The key is to take yourself out of your normal routine and pamper yourself. A mind at rest is a creative mind. Like Archimedes, plenty of people have had a "eureka!" moment in the tub.

Creativity in Action

For me, the first half of this year has been an intense period of creation, with new fiction books underway and a new business in the pipeline. 
During this busy period, I'm walking on the beach almost every day, alone or sharing insights with my husband away from the office and the house. This simple change of scenery clears our mind of the mundane and opens a portal to a plethora of new ideas and creative thinking so essential to creative production.
As an author and entrepreneur, I've learned the importance of recharging the creative batteries. Small time-outs, taken regularly, can yield large results. What are your favorite creativity hacks?


Sue Coletta said...

====

* _Exercise requirements_
**A)** Reproduce the creativity post from "Creativity in Action" to "in the pipeline.".
**B)** Continue the creativity post past its final line.

====

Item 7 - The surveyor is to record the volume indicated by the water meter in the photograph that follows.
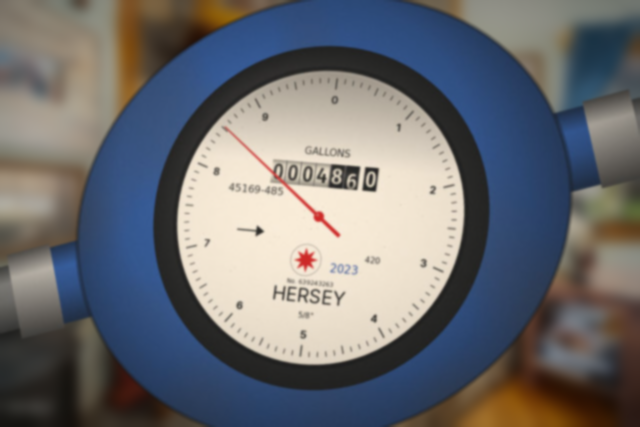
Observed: 4858.5 gal
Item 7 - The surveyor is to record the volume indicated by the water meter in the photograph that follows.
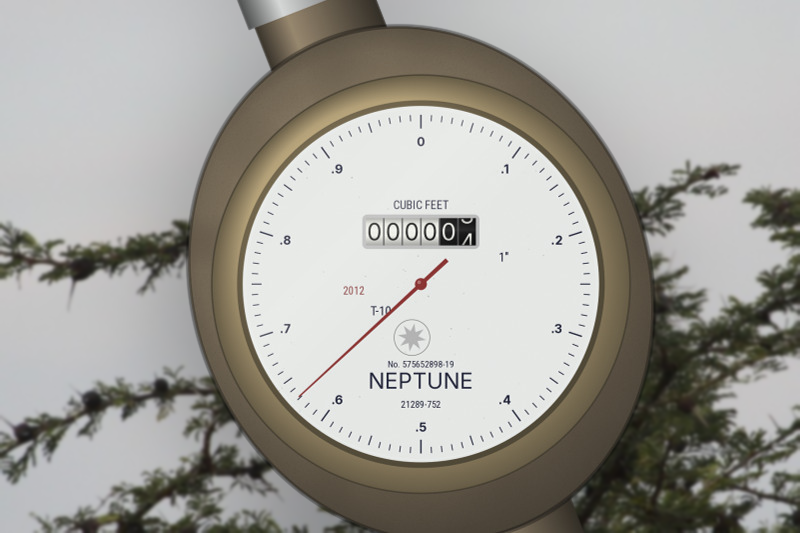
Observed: 3.63 ft³
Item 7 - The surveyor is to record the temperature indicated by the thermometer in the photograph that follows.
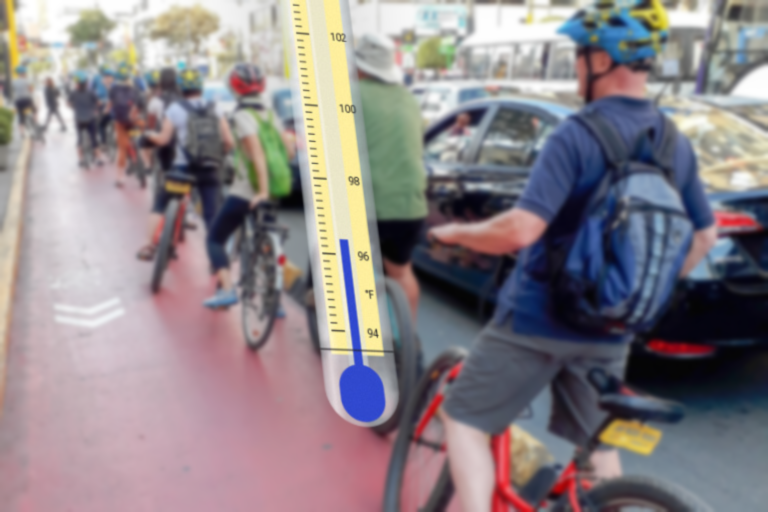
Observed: 96.4 °F
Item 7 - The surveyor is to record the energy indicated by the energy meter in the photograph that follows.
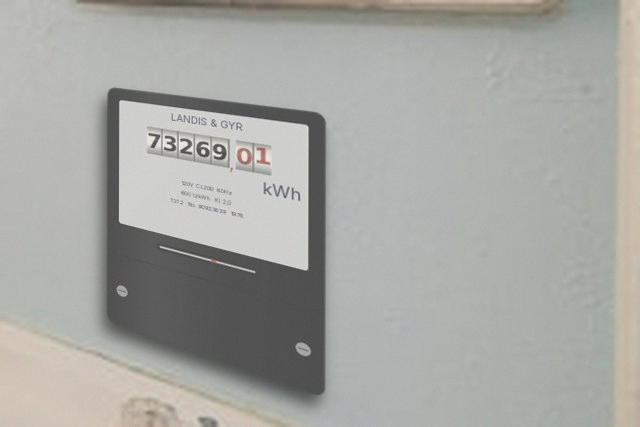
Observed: 73269.01 kWh
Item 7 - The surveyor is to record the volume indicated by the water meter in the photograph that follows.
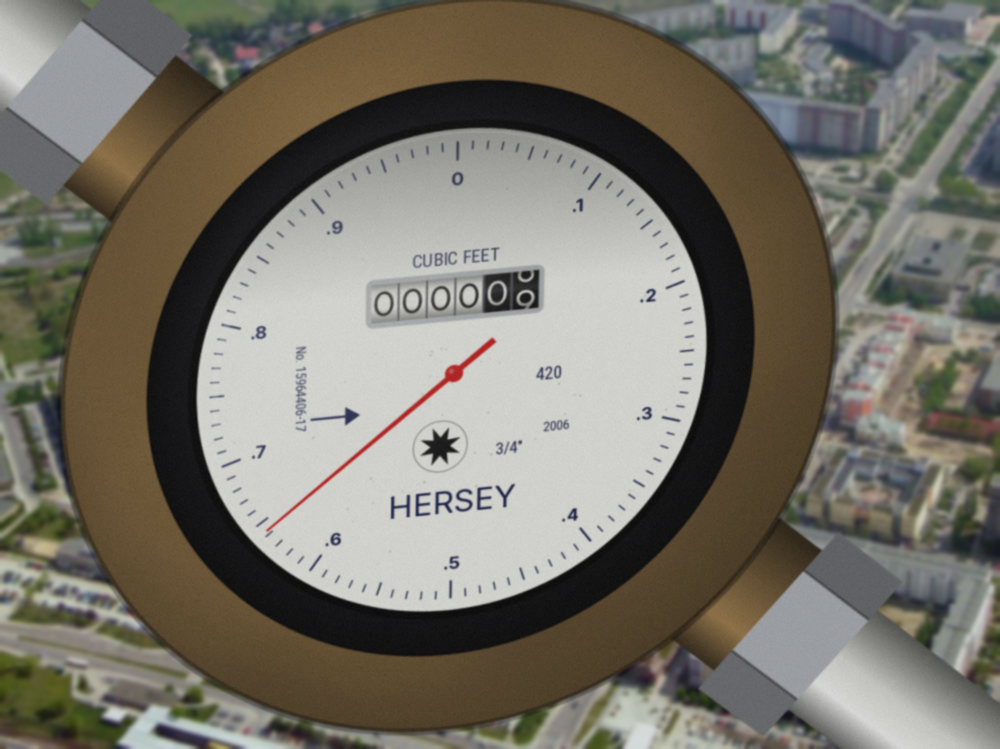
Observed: 8.64 ft³
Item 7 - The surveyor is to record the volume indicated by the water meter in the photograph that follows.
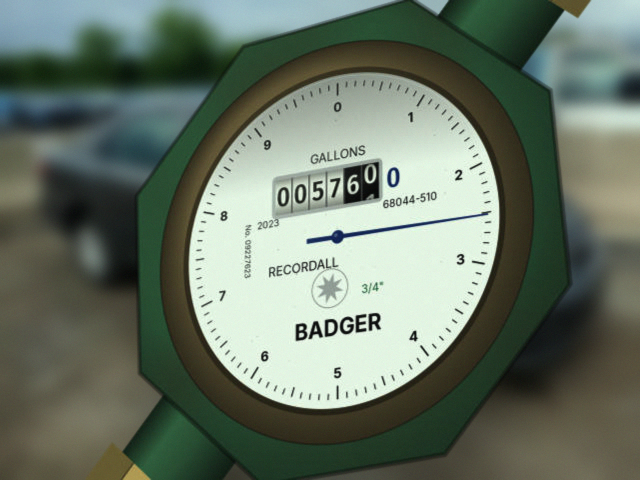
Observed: 57602.5 gal
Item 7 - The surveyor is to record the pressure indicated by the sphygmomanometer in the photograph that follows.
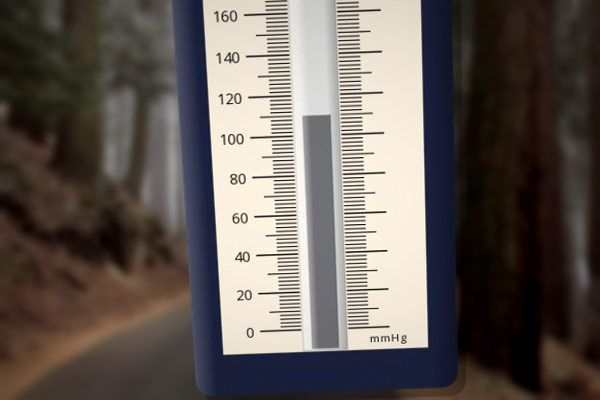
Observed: 110 mmHg
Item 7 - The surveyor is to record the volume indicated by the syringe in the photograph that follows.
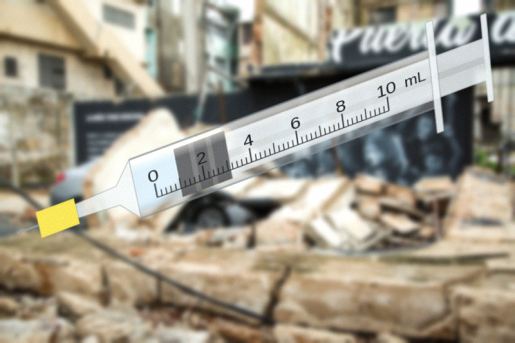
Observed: 1 mL
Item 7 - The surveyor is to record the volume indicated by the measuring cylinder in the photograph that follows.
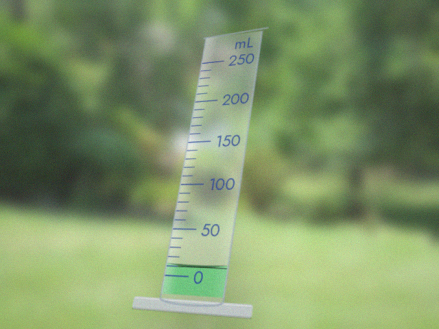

====

* _Solved tasks_
**A)**
Creativity in Action

For me, the first half of this year has been an intense period of creation, with new fiction books underway and a new business in the pipeline.

**B)**
I often get my best ideas in the shower. I never understood why. Now it all makes sense. Thank you, Jan. I think I'll take that trip to the lake my husband has been pestering me to take. Who knows, maybe I'll come up with a fantastic new character or a premise for a new book. Be rest assured, your advice will not be wasted on me.

Unknown said...

Hi Sue, glad to give you a nudge! I'm off to walk on the beach and dream up my next novel :)

Unknown said...

A long soak in the tub is a good idea :)

Conrad Tuerk Jr. said...

Nice list, Jan.

I'll add a fourth: limit internet use. It can become my black hole, a huge drain on time and creative energy.

Unknown said...

You're right, Conrad. Good idea for creatives to tackle their creative work first in the day.